Wednesday, August 13, 2003
The New York Times has their story up about the man who was arrested yesterday for trying to sell a shoulder-launched missile to undercover U.S. agents. It was a "double sting" operation, which means that both the supplier (Russia) and the buyer (U.S. Agents) were participating and at no time was the missile actually in the hands of anyone nasty. However, this seems to be more of a political ploy than an attempt to go after the folks who supply the bulk of weapons to the Al-Qaeda network of terrorists.
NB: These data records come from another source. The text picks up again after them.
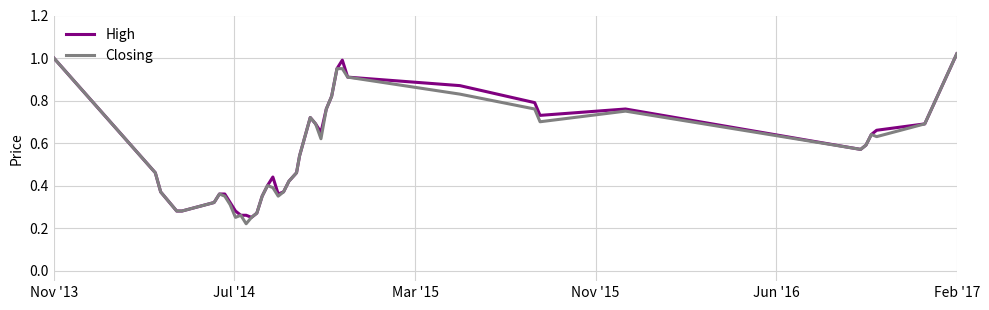

How many lines are shown in the chart?

2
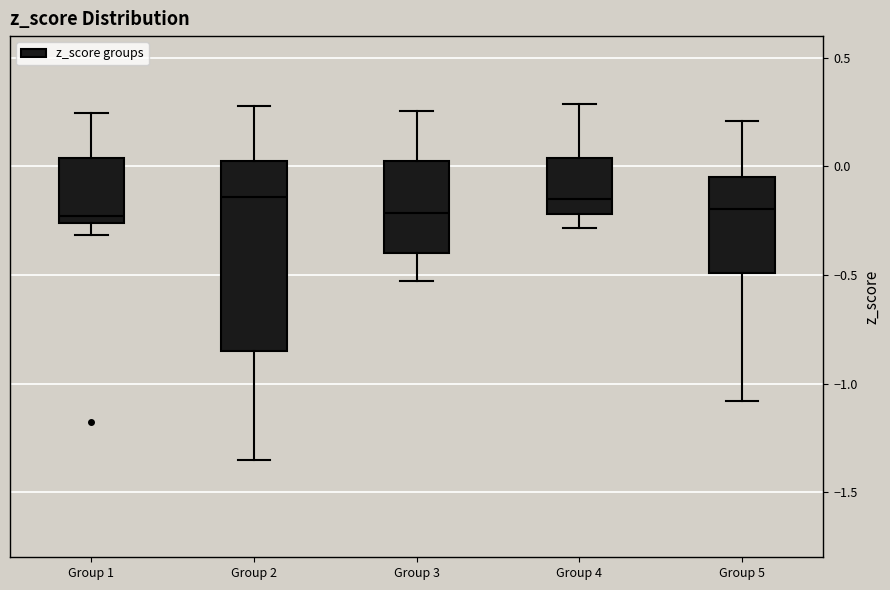

Where does the upper whisker of the box for Group 4 end on the y-axis? The values are not printed on the chart, so give them approximately, as read against the axis.

0.30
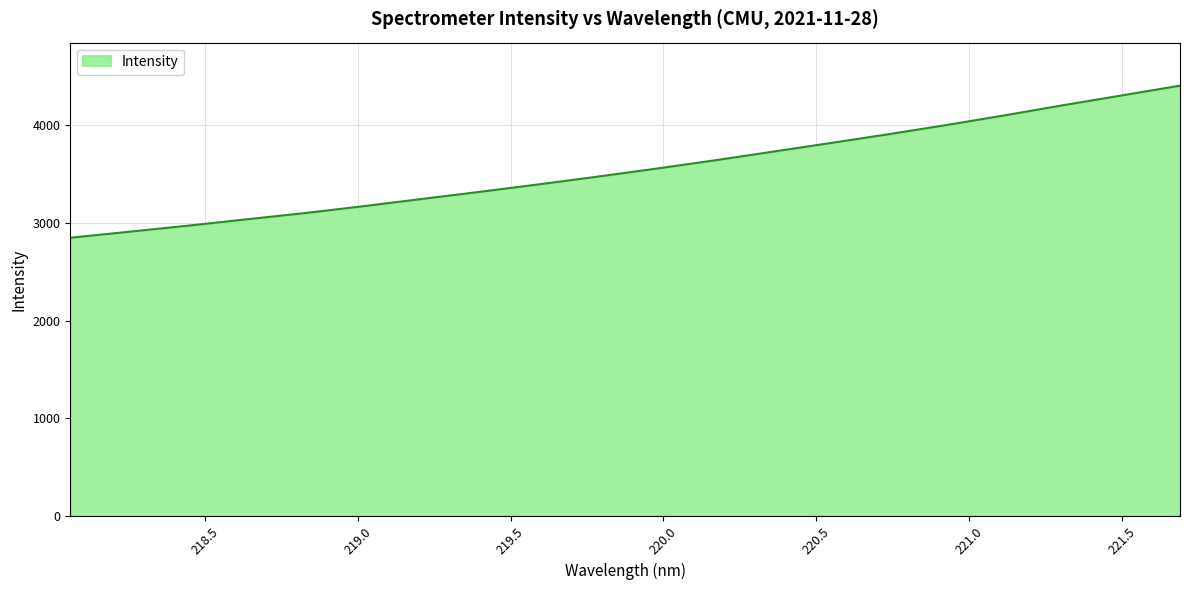

What is the maximum value shown in the chart?

4407.7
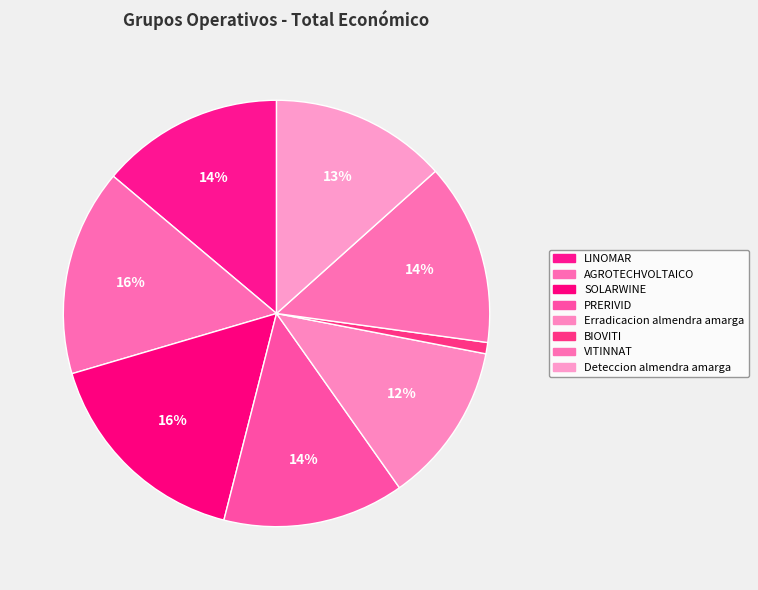

To the nearest percent, what portion does BIOVITI represent?

1%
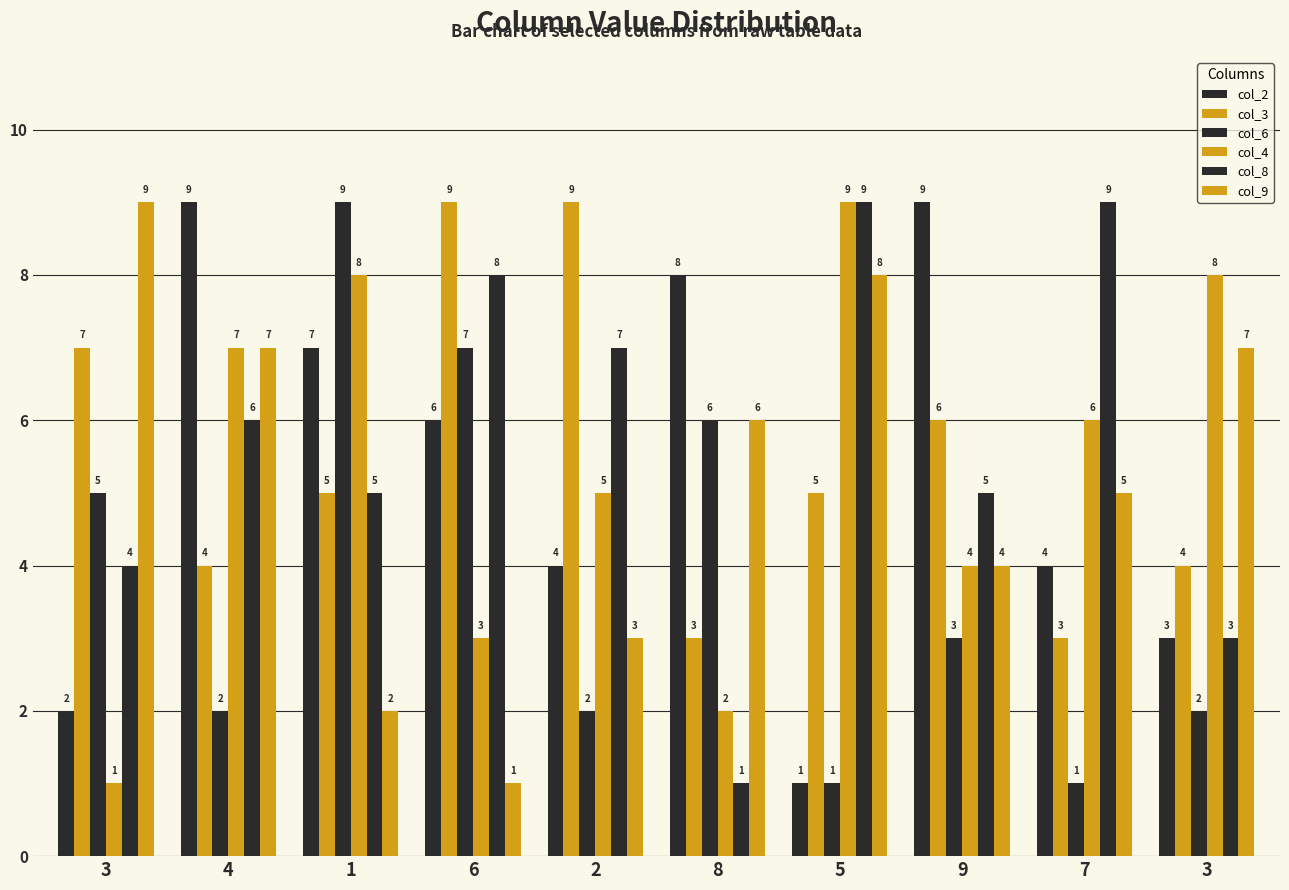

What is the sum of the col_8 values at 2 and 8?

8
First off, note the timing of the sting:
'The arrest followed a series of urgent warnings from Bush administration officials that terrorists might use portable missiles against commercial aircraft.'
Second, the NYT tells us that this man isn't a big player on the international arms market:
'The officials said the arrested man was not a well-known arms trader, but had told associates in the New York area in the last year that he could obtain arms, including shoulder-fired missiles, from military stocks in countries like Russia'
Which begs the question -- why aren't we taking out the big fish?:
'Intelligence agencies say Al Qaeda already has dozens of missiles, many of them American-made Stingers left over from the war in Afghanistan in the 1980's when the United States supplied them to Afghan guerrillas seeking to oust Soviet troops from their country.'
Not only does Al-Qaeda have all the weapons it needs, but it got them from the U.S. via the big fish in the international arms trade market (cough - Iran-Contra - cough).